Mais cela ne représente qu’une partie de ce roman riche et complexe. Un autre aspect est tourné vers l’univers du jeu vidéo. L’auteur montre les déviations que peuvent subir les réseaux sociaux et jeux vidéos et à quels autres fins plus terribles, nobles ou dangereuses, ils peuvent être utilisés. Je pense que nous mésestimons encore le pouvoir de ces moyens de se faire entendre. Je n’en dirais pas plus afin de préserver les effets de surprises.

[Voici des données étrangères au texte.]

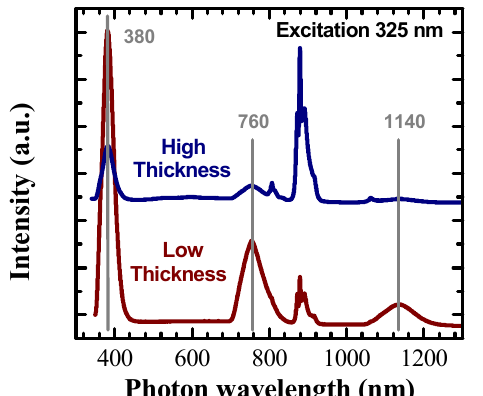
Figure 8. Comparison between the visible-range photoluminescence spectra of Nd-doped lanthanum niobate in both layer thickness sputtering conditions excited at 325 nm.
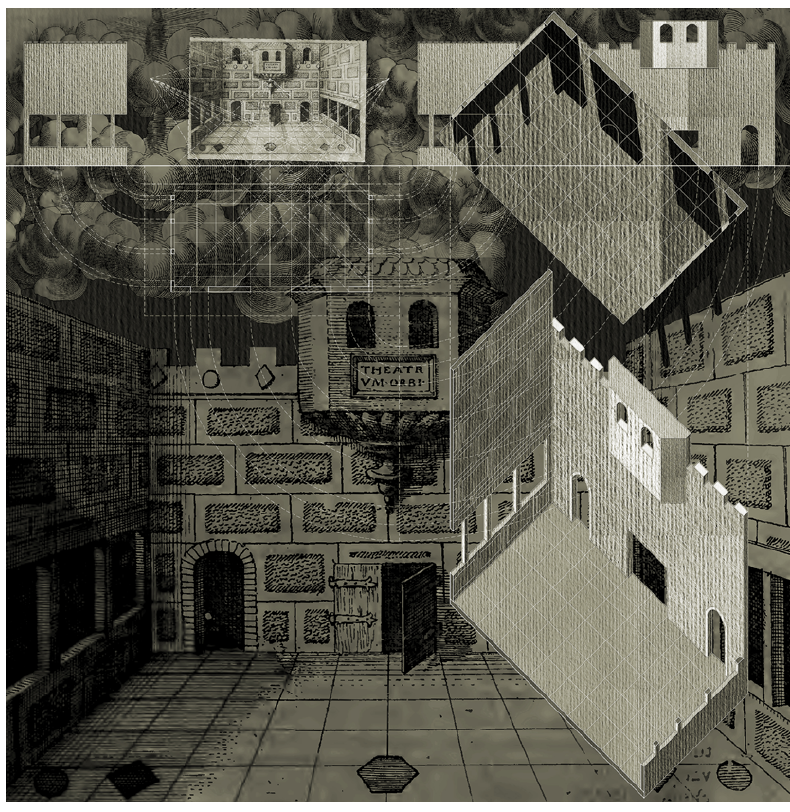
Redrawing of the Theatrum Orbi as presented in Robert Fludd, “Ars memoriae” in Utriusque Cosmi. Maioris scilicet et minoris metaphysica, physica atque tech- nica Historia (Oppenheim: Hieronymi Galleri, 1617),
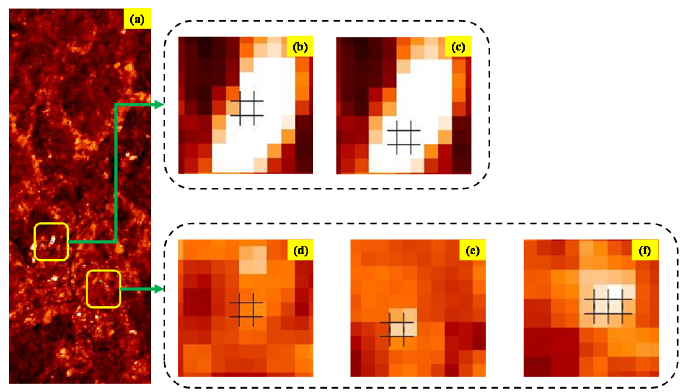
Figure 18. Target detection score image from ( a) space-borne imagery using space-borne target reference spectrum and the enlarged detection score footprint for ( b ) N3Y, ( c ) N4B, ( d ) N1G, ( e ) N2R, and ( f ) C1W target.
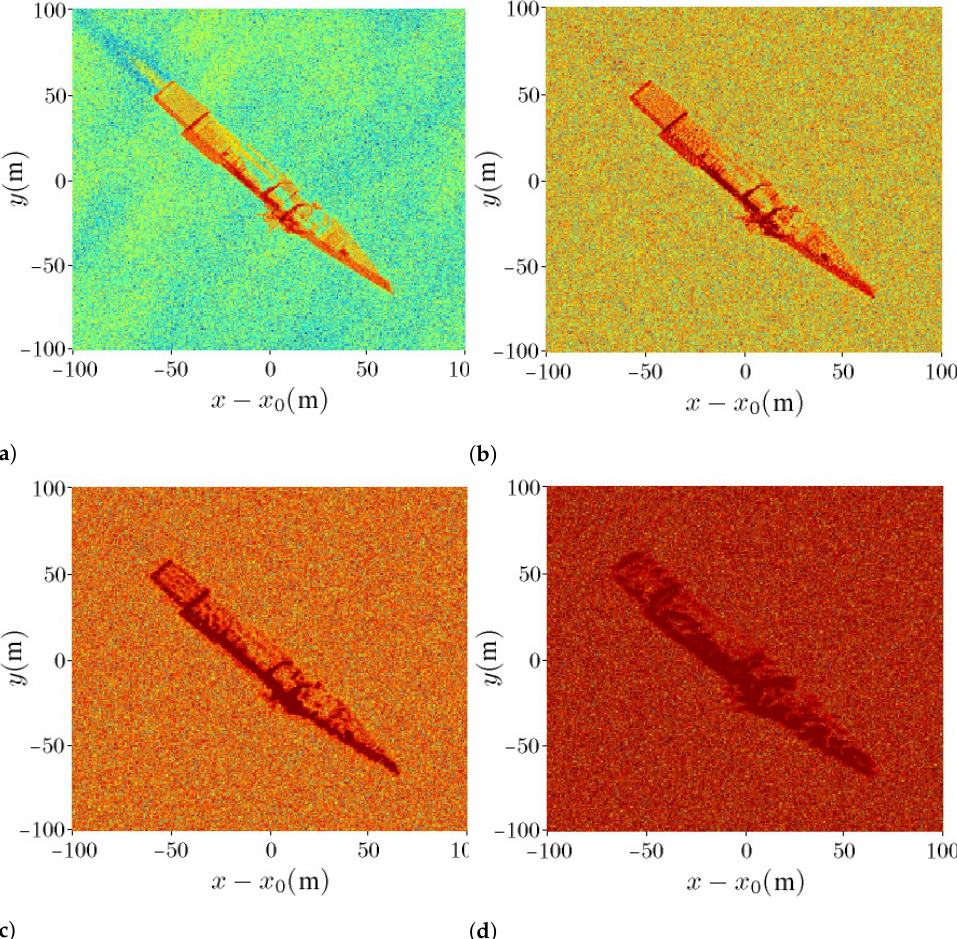
Figure 20. Acquired image of Arleigh Burke-class destroyer in scale of (40, 90) dB, with SNR equal to ( a ) 0 dB, ( b ) − 5 dB, ( c ) − 10 dB, and ( d ) − 15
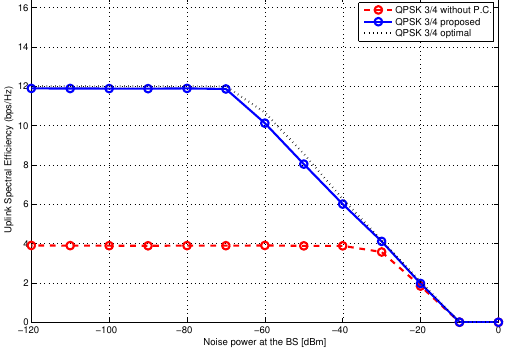
Figure 8. Spectral efficiency for QPSK-3/4 versus noise power.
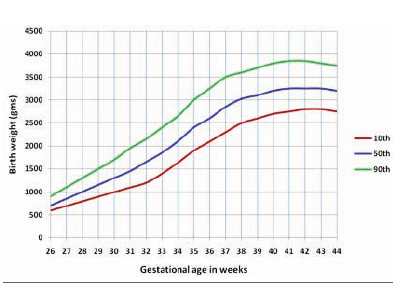
Figure 1. Birth weight for gestational age curves in a population of Nigerian new- borns.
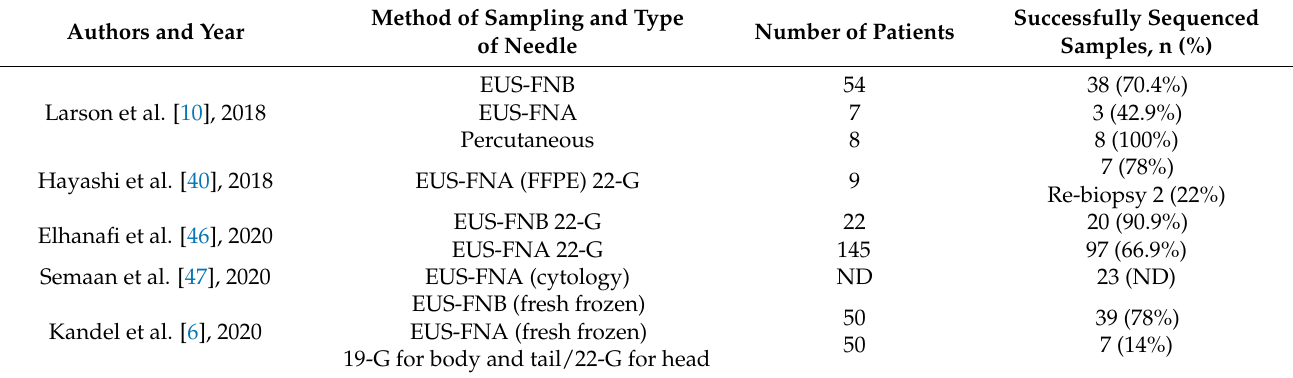
Table 1. Precision medicine for pancreatic ductal adenocarcinoma (PDAC) using endoscopic ultrasound (EUS)-guided sampling. Authors and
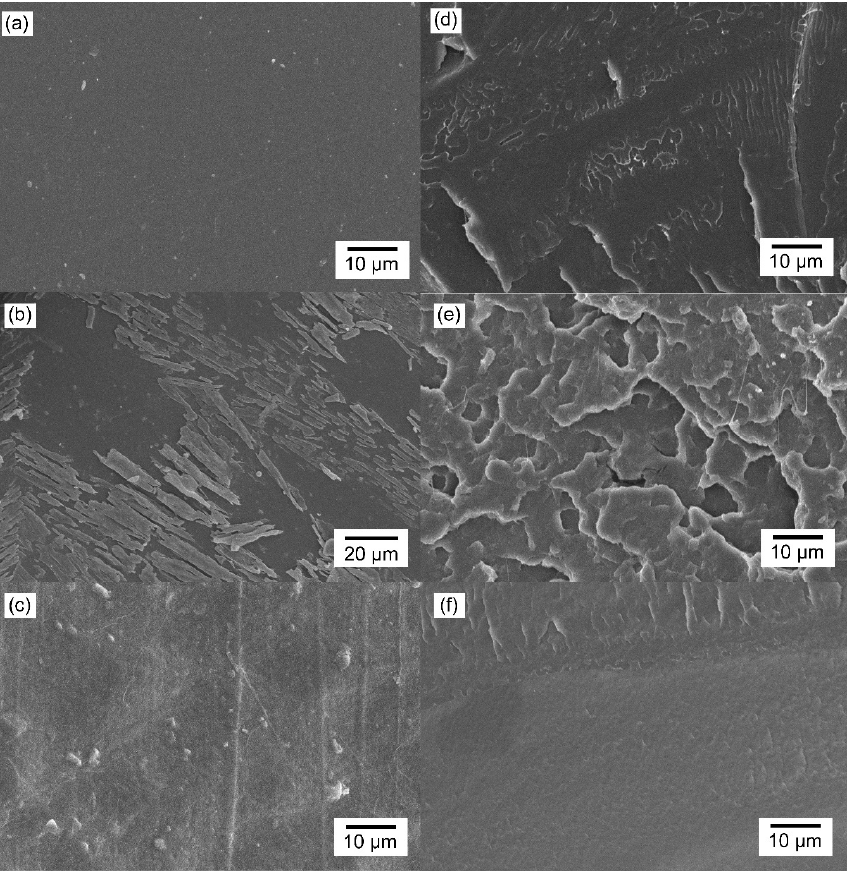
Figure 4. SEM images of ( a ) neat PLLA, ( b ) soaking-PLLA, and ( c ) scCO 2 -PLLA surfaces; and of ( d ) neat PLLA, ( e ) soaking-PLLA, and ( f ) scCO 2 -PLLA cross-sections.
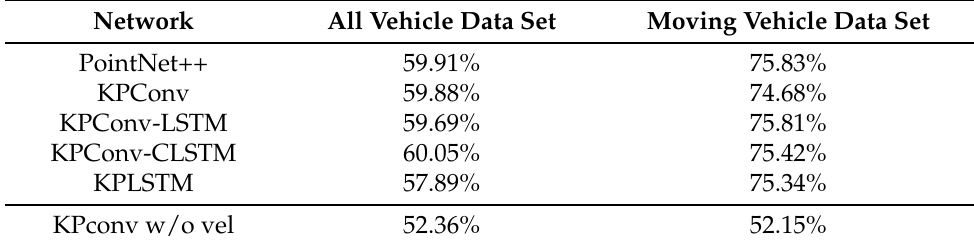
Table 1. Segmentation macro-averaged F1-scores on the nuScenes validation data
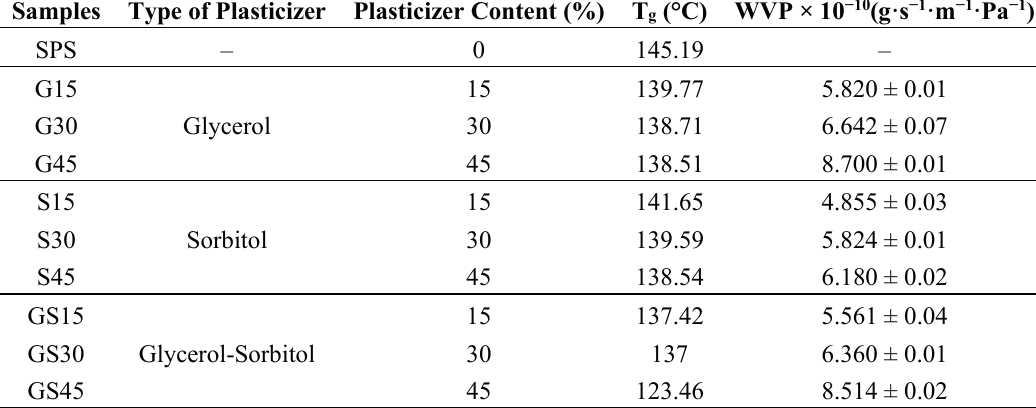
Table 1. Effect of plasticizer type and concentration on T g and water vapour permeability (WVP) of SPS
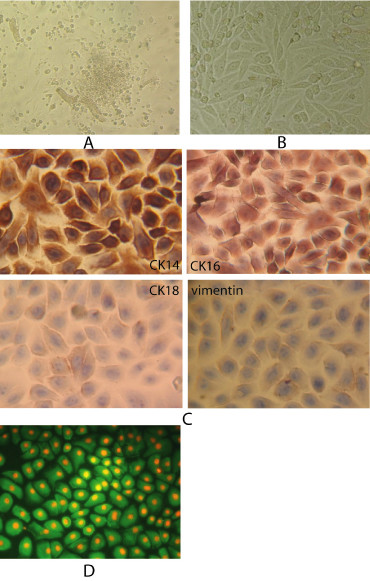
Primary cultures of ameloblastoma cells. (A) Primary culture ameloblastoma cells formed a colony or migrated out from ameloblastoma tissue under phase-contrast microscopy (× 100). (B) Sub-cultured ameloblastoma cells had vigorous growth in 2–4 passages. Cells were large and flattened or spindle-shaped under phase-contrast microscopy (× 200). (C) Immunocytochemistry confirmed the epithelial origin of the ameloblastoma cells based on cytokeratin 14 and 16 expression; cytokeratin 18 and vimentin were only weakly expressed (× 300). (D) Immunofluorescence for MMP-2 in ameloblastoma cells. Cells were examined and photographed under fluorescent microscopy. The green fluorescence shows the localization of MMP-2 and nuclei were counterstained with propidium iodine (PI) which fluoresced red (× 300).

Dans un rythme rapide et saccadé, intensifié par de courts paragraphes et des changements fréquents de points de vue, ce roman est une grande fresque de notre époque. Il dresse des portraits justes et poignants de la jeunesse actuelle, de leurs questionnements, de leurs intérêts, de leurs modes de vie. L’auteur tisse une toile qui semble se resserrer inexorablement sur les personnages et sur le lecteur, pris au piège d’une modernité devenue hors de contrôle. Ce roman est une subtile invitation à la réflexion et à la distanciation.
Un premier tome prometteur, à découvrir !
(Une fois n’est pas coutume, un petit PS : Ce roman évoque mon auteur favori, Fernando Pessoa, ponte de la littérature Portugaise, et j’en ai été très émue… ! J’en profite pour vous conseiller d’aller découvrir son œuvre extraordinaire.)
Il cite Pessoa, mais des références il y en a des tas dans Réseau(x), et ça contribue à rendre ce livre encore plus proche du lecteur!
Ta chronique est très lucide sur le livre en tout cas, on sent que tu as déjà un certain recul sur l’œuvre.